Psyop Part 1

December 6, 2015

Hair of the Dog

The team at Psyop prides itself in providing innovative solutions for clients, solving their business and marketing problems by telling compelling stories and building engaging worlds. With studios in New York, Los Angeles and Vancouver, Psyop offers a combination of skills across animation, design, illustration, 3D, 2D and live action production. We spoke with Psyop Chief Technology Officer Jean-François Panisset to find out what role Fabric Engine is playing in their success.


Drawing Tangent Grid – Debugging using Inline Drawing, in this case drawing a grid of tangents to the viewport.

Jean-François Panisset, Psyop

Jean-François Panisset

What is your role at Psyop?

My role as Chief Technology Officer is to oversee the technical infrastructure of the company and to provide our artists with an environment that allows them to do their work without having to worry about technology hurdles.

What prompted you to adopt Fabric Engine? What was the problem or challenge you were trying to solve?

The complexity of the projects we are working on keeps increasing and is outpacing the ability of standard DCC tools to handle in a brute force way. Larger studios have developed complex and powerful software frameworks allowing them to tackle these projects: industry standard tools remain the front end providing artists with a powerful and familiar interface, but proceduralism, instancing, asset management are handled behind the scene by in house tools. Fabric Engine gives us a powerful platform that allows us to build these types of tools without having to start from scratch: we get a shortcut to what would have taken many man years of development time.

How are you using Fabric? What impact has it had?

We are still at the experimental phase, and our initial uses of Fabric are driven by specific project requirements. But from the start we knew that we wanted to invest in Fabric as a facility-wide resource, we don’t want to have to decide whether a tool is important enough to justify using a license. We are in the process of deploying a framework to extend the availability of Fabric Engine from our software development group to our TDs, and we’re looking forward to seeing the creative uses they can make out of it.

An initial success has been using Fabric to develop a custom hair simulation system, which has already been used in production. We are planning to further enhance this tool to take advantage of the new visual programming environment to provide a node-based graph allowing our artists to reconfigure the system to suit the needs of the project they are working on.


Weightmap – Painting weight maps to mask off certain portions of the hair, using Fabric Engine manipulation.

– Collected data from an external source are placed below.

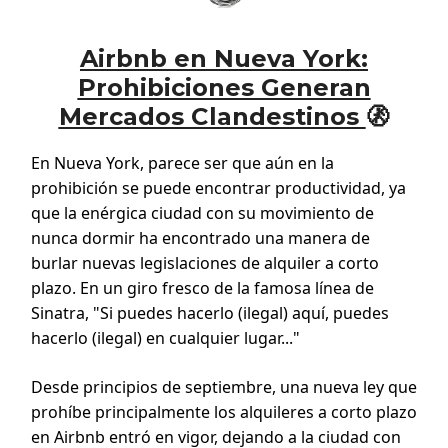
Airbnb en Nueva York:
Prohibiciones Generan
Mercados Clandestinos
🚷
En Nueva York, parece ser que aún en la
prohibición se puede encontrar productividad, ya
que la enérgica ciudad con su movimiento de
nunca dormir ha encontrado una manera de
burlar nuevas legislaciones de alquiler a corto
plazo. En un giro fresco de la famosa línea de
Sinatra, "Si puedes hacerlo (ilegal) aquí, puedes
hacerlo (ilegal) en cualquier lugar..."
Desde principios de septiembre, una nueva ley que
prohíbe principalmente los alquileres a corto plazo
en Airbnb entró en vigor, dejando a la ciudad con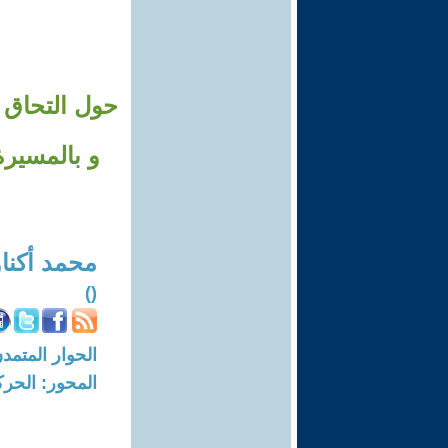
حول التحاق /
محمد أكناو
()
الحوار المتمدن-العدد: 6156 - 19
المحور: الحركة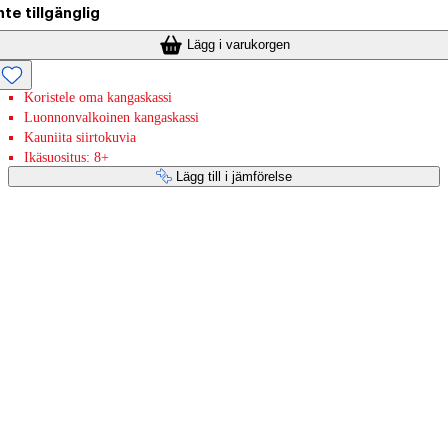
nte tillgänglig
Lägg i varukorgen
Koristele oma kangaskassi
Luonnonvalkoinen kangaskassi
Kauniita siirtokuvia
Ikäsuositus: 8+
Lägg till i jämförelse
Betaltjänster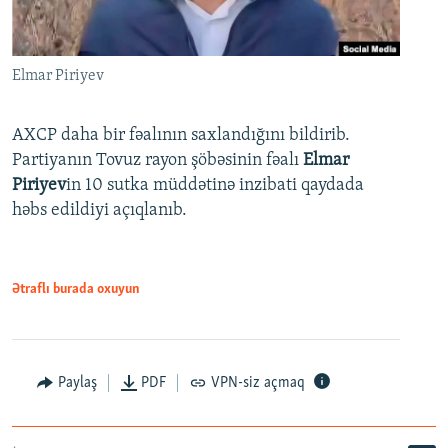
Elmar Piriyev
AXCP daha bir fəalının saxlandığını bildirib.
Partiyanın Tovuz rayon şöbəsinin fəalı
Elmar
Piriyev
in 10 sutka müddətinə inzibati qaydada
həbs edildiyi açıqlanıb.
Ətraflı burada oxuyun
Paylaş
PDF
VPN-siz açmaq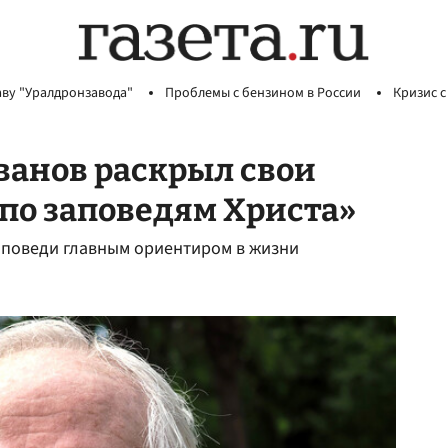
аву "Уралдронзавода"
Проблемы с бензином в России
Кризис с
ванов раскрыл свои
по заповедям Христа»
аповеди главным ориентиром в жизни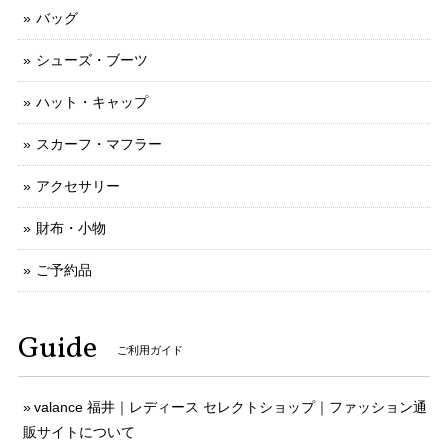
バッグ
シューズ・ブーツ
ハット・キャップ
スカーフ・マフラー
アクセサリー
財布・小物
ご予約品
Guide
ご利用ガイド
valance 福井｜レディース セレクトショップ｜ファッション通
販サイトについて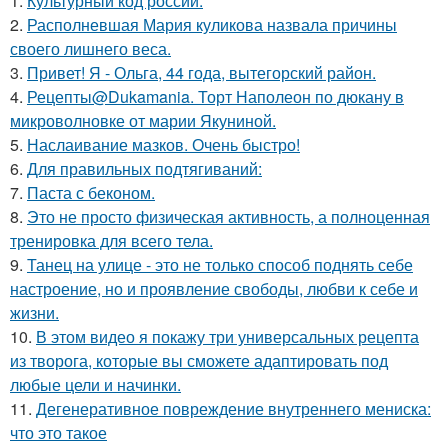
1.
Культурный код россии.
2.
Располневшая Мария куликова назвала причины
своего лишнего веса.
3.
Привет! Я - Ольга, 44 года, вытегорский район.
4.
Рецепты@Dukamania. Торт Наполеон по дюкану в
микроволновке от марии Якуниной.
5.
Наслаивание мазков. Очень быстро!
6.
Для правильных подтягиваний:
7.
Паста с беконом.
8.
Это не просто физическая активность, а полноценная
тренировка для всего тела.
9.
Танец на улице - это не только способ поднять себе
настроение, но и проявление свободы, любви к себе и
жизни.
10.
В этом видео я покажу три универсальных рецепта
из творога, которые вы сможете адаптировать под
любые цели и начинки.
11.
Дегенеративное повреждение внутреннего мениска:
что это такое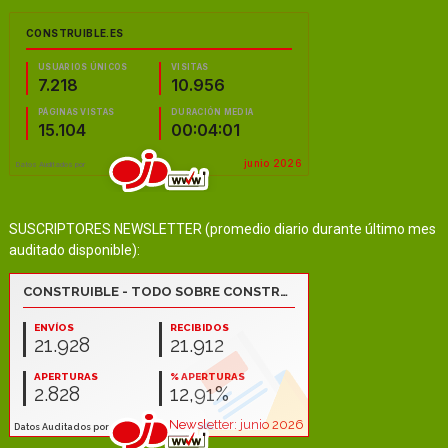
SUSCRIPTORES NEWSLETTER (promedio diario durante último mes
auditado disponible):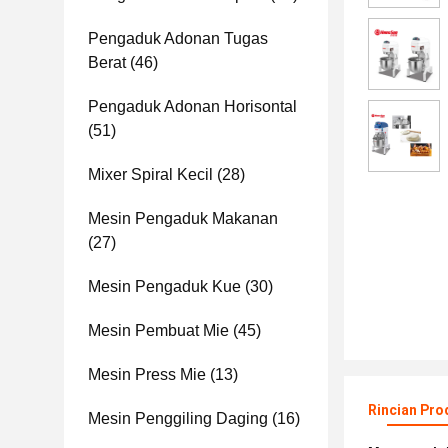
Pengaduk Adonan Tugas
Berat
(46)
Pengaduk Adonan Horisontal
(51)
Mixer Spiral Kecil
(28)
Mesin Pengaduk Makanan
(27)
Mesin Pengaduk Kue
(30)
Mesin Pembuat Mie
(45)
Mesin Press Mie
(13)
Rincian Pro
Mesin Penggiling Daging
(16)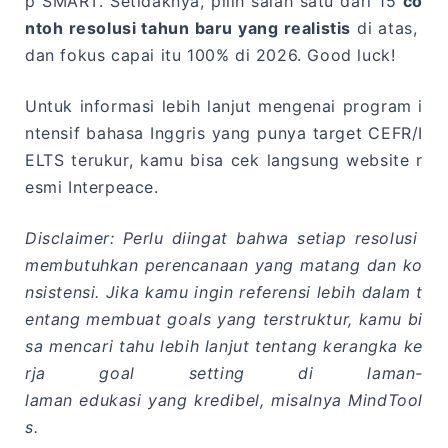
p SMART. Setidaknya, pilih salah satu dari 15
co
ntoh resolusi tahun baru yang realistis
di atas,
dan fokus capai itu 100% di 2026. Good luck!
Untuk informasi lebih lanjut mengenai program i
ntensif bahasa Inggris yang punya target CEFR/I
ELTS terukur, kamu bisa cek langsung website r
esmi Interpeace.
Disclaimer: Perlu diingat bahwa setiap resolusi
membutuhkan perencanaan yang matang dan ko
nsistensi. Jika kamu ingin referensi lebih dalam t
entang membuat goals yang terstruktur, kamu bi
sa mencari tahu lebih lanjut tentang kerangka ke
rja goal setting di laman-
laman edukasi yang kredibel, misalnya MindTool
s.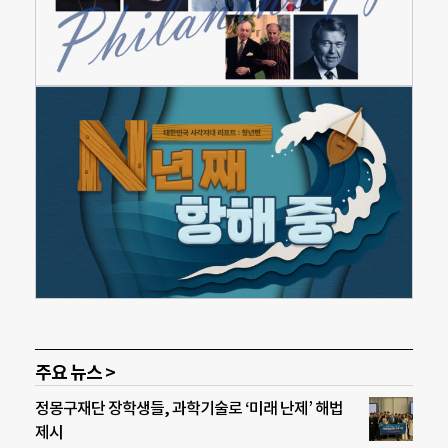
주요 뉴스 >
정몽구재단 장학생들, 과학기술로 ‘미래 난제’ 해법
제시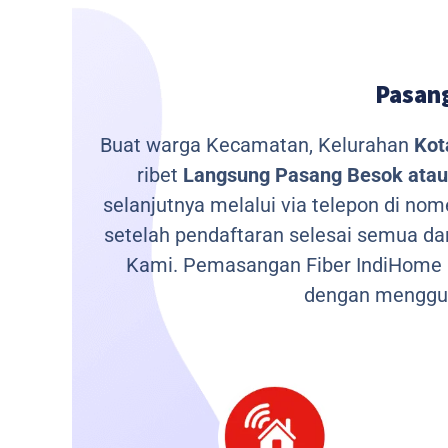
Pasang
Buat warga Kecamatan, Kelurahan
Kot
ribet
Langsung Pasang Besok atau 
selanjutnya melalui via telepon di no
setelah pendaftaran selesai semua da
Kami.
Pemasangan Fiber IndiHome m
dengan menggu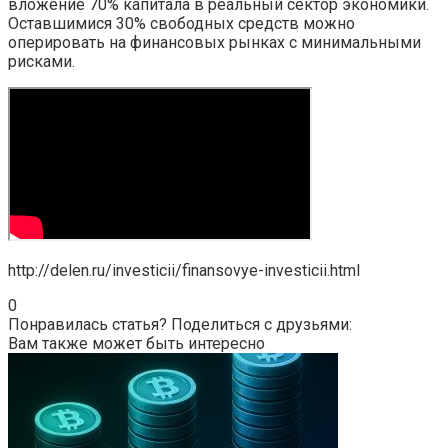
вложение 70% капитала в реальный сектор экономики.
Оставшимися 30% свободных средств можно
оперировать на финансовых рынках с минимальными
рисками.
http://delen.ru/investicii/finansovye-investicii.html
0
Понравилась статья? Поделиться с друзьями:
Вам также может быть интересно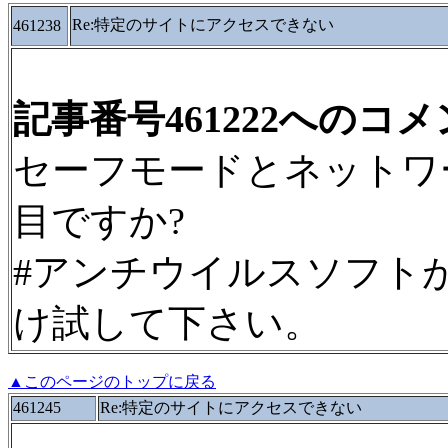
Re:特定のサイトにアクセスできない
461238
記事番号461222へのコ
セーフモードとネットワ
目ですか?
#アンチウイルスソフト
け試して下さい。
▲このページのトップに戻る
461245
Re:特定のサイトにアクセスできない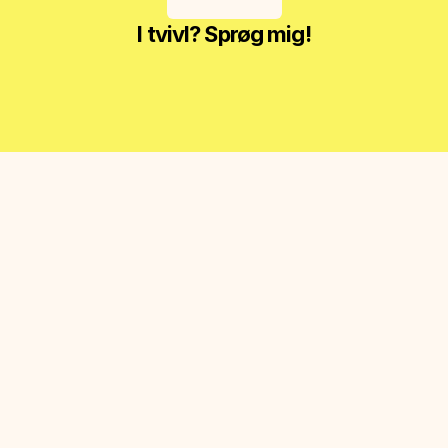
I tvivl? Sprøg mig!
ngar yoga og ønsker at 
bedre’, men om at fordybe 
Fokus er på præcision, 
in yogapraksis til næste 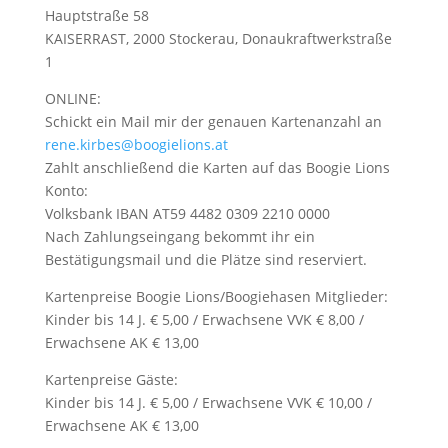
Hauptstraße 58
KAISERRAST, 2000 Stockerau, Donaukraftwerkstraße
1
ONLINE:
Schickt ein Mail mir der genauen Kartenanzahl an
rene.kirbes@boogielions.at
Zahlt anschließend die Karten auf das Boogie Lions
Konto:
Volksbank IBAN AT59 4482 0309 2210 0000
Nach Zahlungseingang bekommt ihr ein
Bestätigungsmail und die Plätze sind reserviert.
Kartenpreise Boogie Lions/Boogiehasen Mitglieder:
Kinder bis 14 J. € 5,00 / Erwachsene VVK € 8,00 /
Erwachsene AK € 13,00
Kartenpreise Gäste:
Kinder bis 14 J. € 5,00 / Erwachsene VVK € 10,00 /
Erwachsene AK € 13,00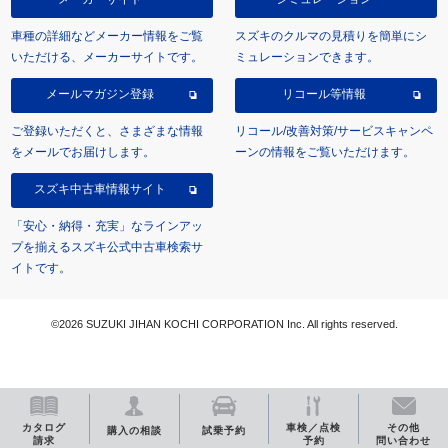
車種の詳細などメーカー情報をご覧
スズキのクルマの見積りを簡単にシ
いただける、メーカーサイトです。
ミュレーションできます。
メールマガジン登録
リコール等情報
ご登録いただくと、さまざまな情報
リコール/改善対策/サービスキャンペ
をメールでお届けします。
ーンの情報をご覧いただけます。
スズキ中古車情報サイト
「安心・納得・充実」なラインアッ
プを揃えるスズキ公式中古車検索サ
イトです。
©2026 SUZUKI JIHAN KOCHI CORPORATION Inc. All rights reserved.
カタログ
車検／点検
その他
購入の相談
試乗予約
請求
予約
問い合わせ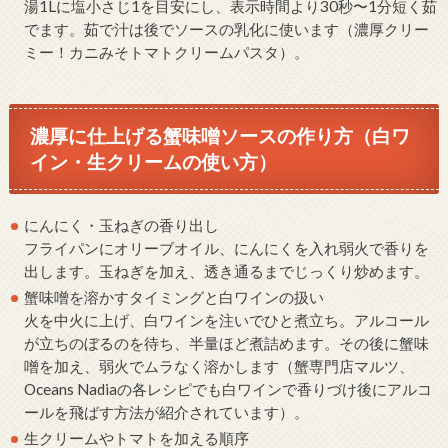
湯1Lに塩小さじ1を目安にし、表示時間より30秒〜1分短く茹
でます。茹で汁は後でソースの乳化に使います（濃厚クリー
ミー！カニみそトマトクリームパスタ）。
濃厚に仕上げる蟹味噌ソースの作り方（白ワ
イン・生クリームの使い方）
にんにく・玉ねぎの香り出し
フライパンにオリーブオイル、にんにくを入れ弱火で香りを
出します。玉ねぎを加え、透き通るまでじっくり炒めます。
蟹味噌を溶かすタイミングと白ワインの扱い
火を中火に上げ、白ワインを注いでひと煮立ち。アルコール
が立ちのぼるのを待ち、半量ほど煮詰めます。その後に蟹味
噌を加え、弱火でムラなく溶かします（蟹専門店マルツ、
Oceans Nadiaの各レシピでも白ワインで香りづけ後にアルコ
ールを飛ばす方法が紹介されています）。
生クリームやトマトを加える順序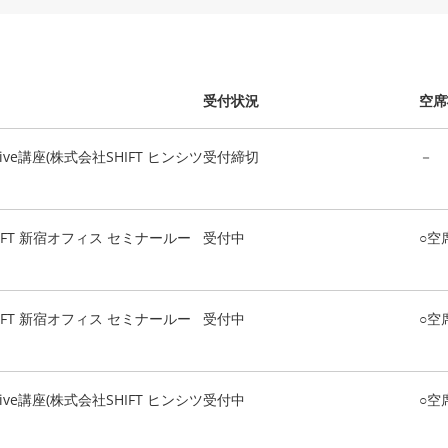
受付状況
空席
ve講座(株式会社SHIFT ヒンシツ
受付締切
－
IFT 新宿オフィス セミナールー
受付中
○空
IFT 新宿オフィス セミナールー
受付中
○空
ve講座(株式会社SHIFT ヒンシツ
受付中
○空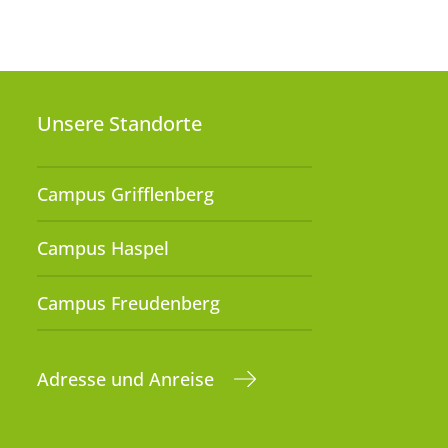
Unsere Standorte
Campus Grifflenberg
Campus Haspel
Campus Freudenberg
Adresse und Anreise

This instance is a root-to-tip weight map, so painting weight onto the underlying mesh will select portions of hairs, either starting from the root or the tip.

What were the alternatives you considered?

The main alternative would have been in-house software development, and we do not have the time or resources to “start from scratch”. There are also some open source projects that provide some of the components you need, but with Fabric we get direct access to the support and development team at Fabric Engine.

How do you expect to use Fabric in future?

We are hoping to be surprised! Our main goals for now are to accelerate proprietary tools while taking advantage of parallelism and GPU acceleration as well as portability between DCCs, and provide a robust framework for large scale scene assembly and procedural geometry generation.

Jonah Friedman, Psyop

Jonah Friedman

Is there anyone else on your team you’d like to mention?

Jonah Friedman has been doing so far most of the work on Fabric Engine at Psyop. He has been closely collaborating with the Fabric team. His background as an advanced Softimage ICE user puts him in a unique position to appreciate how Fabric Engine is developing as a platform and DCC-independent visual programming environment.